A Confederação da Agricultura e Pecuária do Brasil (CNA) e o Serviço Nacional de Aprendizagem Rural (Senar) lançaram no último domingo (22) o Programa Especial Proteção de Nascentes. A ideia é proteger, inicialmente, mil nascentes localizadas em áreas rurais do país até o fim deste ano. A Confederação da Agricultura e Pecuária do Brasil (CNA) lança o Programa Nacional de Proteção de Nascentes. A iniciativa faz parte das celebrações do Dia Mundial da Água.O evento ocorreu no Parque Olhos D’água, usado por moradores da Asa Norte para caminhadas, corridas e ciclismo, e localizado a poucos quilômetros da Esplanada dos Ministérios.
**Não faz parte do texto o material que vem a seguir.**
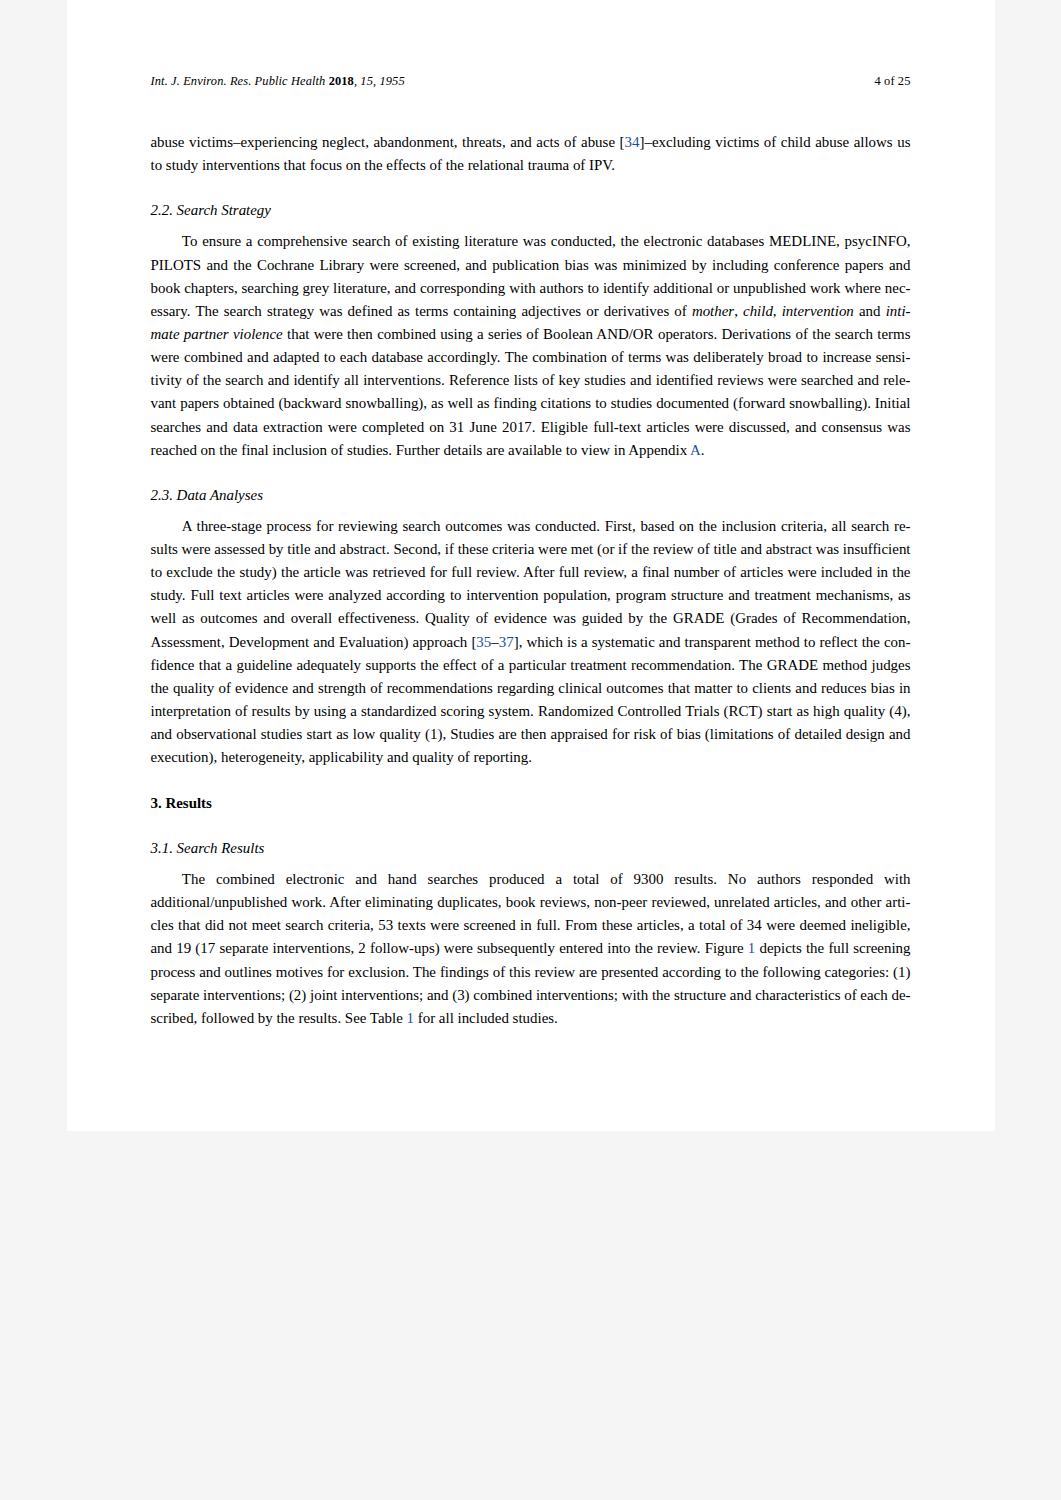Int. J. Environ. Res. Public Health 2018, 15, 1955 4 of 25
abuse victims–experiencing neglect, abandonment, threats, and acts of abuse [34]–excluding victims of child abuse allows us to study interventions that focus on the effects of the relational trauma of IPV.
2.2. Search Strategy
To ensure a comprehensive search of existing literature was conducted, the electronic databases MEDLINE, psycINFO, PILOTS and the Cochrane Library were screened, and publication bias was minimized by including conference papers and book chapters, searching grey literature, and corresponding with authors to identify additional or unpublished work where necessary. The search strategy was defined as terms containing adjectives or derivatives of mother, child, intervention and intimate partner violence that were then combined using a series of Boolean AND/OR operators. Derivations of the search terms were combined and adapted to each database accordingly. The combination of terms was deliberately broad to increase sensitivity of the search and identify all interventions. Reference lists of key studies and identified reviews were searched and relevant papers obtained (backward snowballing), as well as finding citations to studies documented (forward snowballing). Initial searches and data extraction were completed on 31 June 2017. Eligible full-text articles were discussed, and consensus was reached on the final inclusion of studies. Further details are available to view in Appendix A.
2.3. Data Analyses
A three-stage process for reviewing search outcomes was conducted. First, based on the inclusion criteria, all search results were assessed by title and abstract. Second, if these criteria were met (or if the review of title and abstract was insufficient to exclude the study) the article was retrieved for full review. After full review, a final number of articles were included in the study. Full text articles were analyzed according to intervention population, program structure and treatment mechanisms, as well as outcomes and overall effectiveness. Quality of evidence was guided by the GRADE (Grades of Recommendation, Assessment, Development and Evaluation) approach [35–37], which is a systematic and transparent method to reflect the confidence that a guideline adequately supports the effect of a particular treatment recommendation. The GRADE method judges the quality of evidence and strength of recommendations regarding clinical outcomes that matter to clients and reduces bias in interpretation of results by using a standardized scoring system. Randomized Controlled Trials (RCT) start as high quality (4), and observational studies start as low quality (1), Studies are then appraised for risk of bias (limitations of detailed design and execution), heterogeneity, applicability and quality of reporting.
3. Results
3.1. Search Results
The combined electronic and hand searches produced a total of 9300 results. No authors responded with additional/unpublished work. After eliminating duplicates, book reviews, non-peer reviewed, unrelated articles, and other articles that did not meet search criteria, 53 texts were screened in full. From these articles, a total of 34 were deemed ineligible, and 19 (17 separate interventions, 2 follow-ups) were subsequently entered into the review. Figure 1 depicts the full screening process and outlines motives for exclusion. The findings of this review are presented according to the following categories: (1) separate interventions; (2) joint interventions; and (3) combined interventions; with the structure and characteristics of each described, followed by the results. See Table 1 for all included studies.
Os técnicos aproveitaram para mostrar às pessoas a importância da conservação das nascentes.

Com informações da Agência Brasil, de acordo com o superintendente técnico da CNA, Bruno Lucchi, a primeira nascente do projeto foi protegida neste domingo 'Dia Mundial da Água', em uma região rural do Distrito Federal. Segundo ele, o processo é simples e inclui cinco passos: identificar a nascente, já que elas podem ser perenes ou temporárias, para que seja definido o melhor caminho para a sua proteção; cercar a nascente para impedir danos causados por animais, homens ou veículos; limpar a área, retirando materiais que possam contaminar ou obstruir o curso natural da água, como plástico, garrafas, restos de comida e plantas invasoras; controlar a erosão, impedindo que enxurradas soterrem a nascente ou que a exagerada compactação do solo impeça a infiltração da água; e replantar espécies nativas para garantir o sucesso da recuperação da área da nascente. “A água é um insumo básico na produção de alimentos e, portanto, o projeto tem como foco os produtores”, explicou. “Mas a responsabilidade de proteger nascentes é de todos, não só dos produtores”, destacou Bruno Lucchi.

Para o assessor técnico da CNA, Nelson Ananias Filho, a iniciativa resgata a obrigação de toda a população de conservar o berço das águas de forma orientada. Ele lembrou que as nascentes são protegidas por lei e são necessárias para garantir a sustentabilidade da atividade rural no Brasil. O Lago Paranoá foi palco de uma série de eventos como um abraço simbólico para o uso racional do local e de suas águas. “As nascentes têm um peso especial dentro das propriedades rurais, mas é preciso conscientizar e mostrar para as pessoas que elas não existem apenas na zona rural. Existem nascentes nas cidades, nas áreas urbanas, que também precisam ser protegidas”, destacou Nelson Ananias. O Dia Mundial da Água foi marcado por uma série de eventos no Distrito Federal neste fim de semana, como coletas de lixo jogados em área pública e um abraço simbólico no Lago Paranoá.